--- start of PASSAGE ---

How the DMV server goes down and how it is fixed

Customers may head to get a new driver’s license or renew an old one, but they could run into some issues if the system is down.

Don Penit, registrar at the Ohio Bureau of Motor Vehicles, said when the system is down, however, there are many moving parts attached to the system. When the system is said to be down, a small part might not be working as opposed to the whole.

“We have outages that affect our ability to do a vehicle registration,” he said. “Other times it may only impact our ability to renew a driver’s license or issue a driver’s license.”

Saying that the “system is down” is an amorphous term, Penit said.

“Even just to say that part of the system is down could be a variety of things,” Penit said. “From a specific piece of equipment to a connection internally within our system or connectivity to an outside system.”

Dean Gatton, chief of application development at the Ohio Department of Public Safety, said workers are required by federal law to check certain information when people renew their licenses, which can affect the system.

“One (check) is ‘does a person have points against their driver’s license?’ ” Gatton said. “So even though our system might not be down, if that interface or remote service connection is down, we can’t issue a driver’s license.”

There are others checks as well, he said.

“We also check to make sure that no one has any outstanding bad payments on their record so that we know not to take a check from them again,” Gatton said.

Gatton said it makes it difficult to pinpoint a specific “down” in the system, but when there’s a system outage, workers might still be able to register a vehicle, renew a license plate or issue a state identification card.

“State IDs don’t require the same check, but it goes into the issuance of a driver’s license,” he said.

--- end of PASSAGE ---

(TASKS):
1) Reproduce word for word the part of the DMV outage article starting at "Dean Gatton, chief" and ending at "state identification card.".
2) What is Dean Gatton's position at the Ohio Department of Public Safety, according to the DMV outage article?

--- start of SOURCE DATA ---

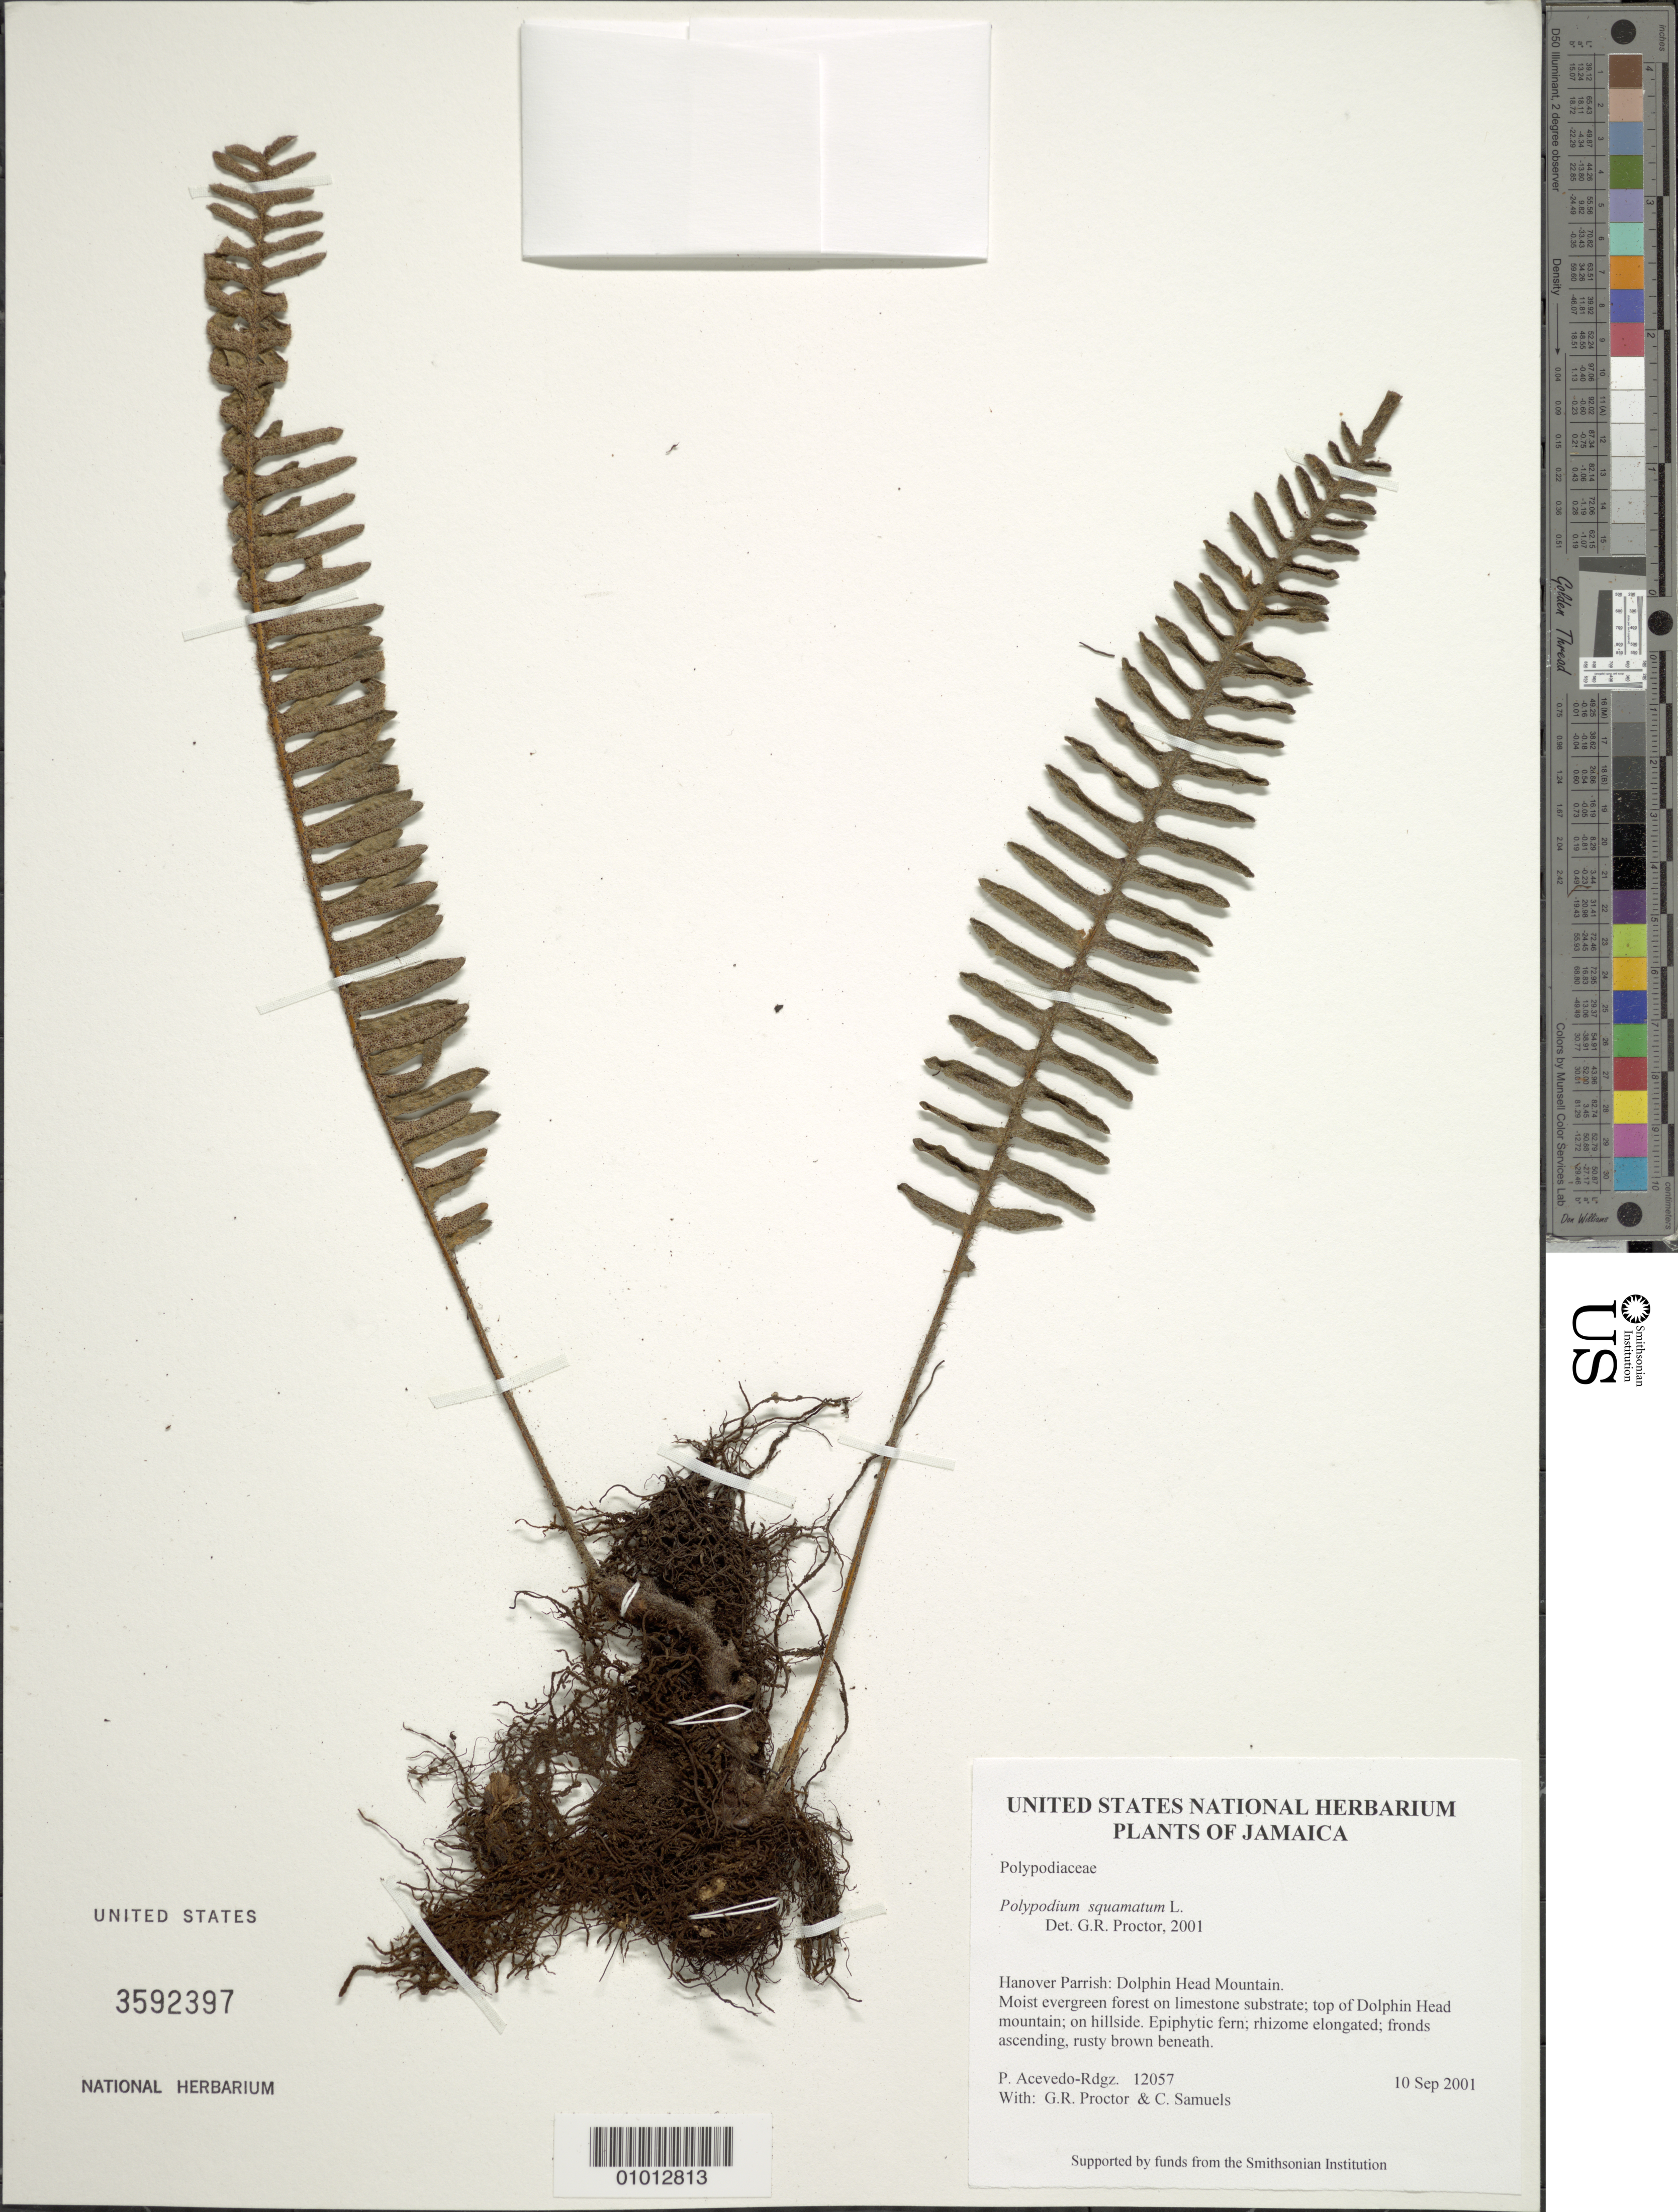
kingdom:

--- end of SOURCE DATA ---

(SOLUTIONS TO EACH TASK):
1)
Dean Gatton, chief of application development at the Ohio Department of Public Safety, said workers are required by federal law to check certain information when people renew their licenses, which can affect the system.

“One (check) is ‘does a person have points against their driver’s license?’ ” Gatton said. “So even though our system might not be down, if that interface or remote service connection is down, we can’t issue a driver’s license.”

There are others checks as well, he said.

“We also check to make sure that no one has any outstanding bad payments on their record so that we know not to take a check from them again,” Gatton said.

Gatton said it makes it difficult to pinpoint a specific “down” in the system, but when there’s a system outage, workers might still be able to register a vehicle, renew a license plate or issue a state identification card.

2) Chief of application development.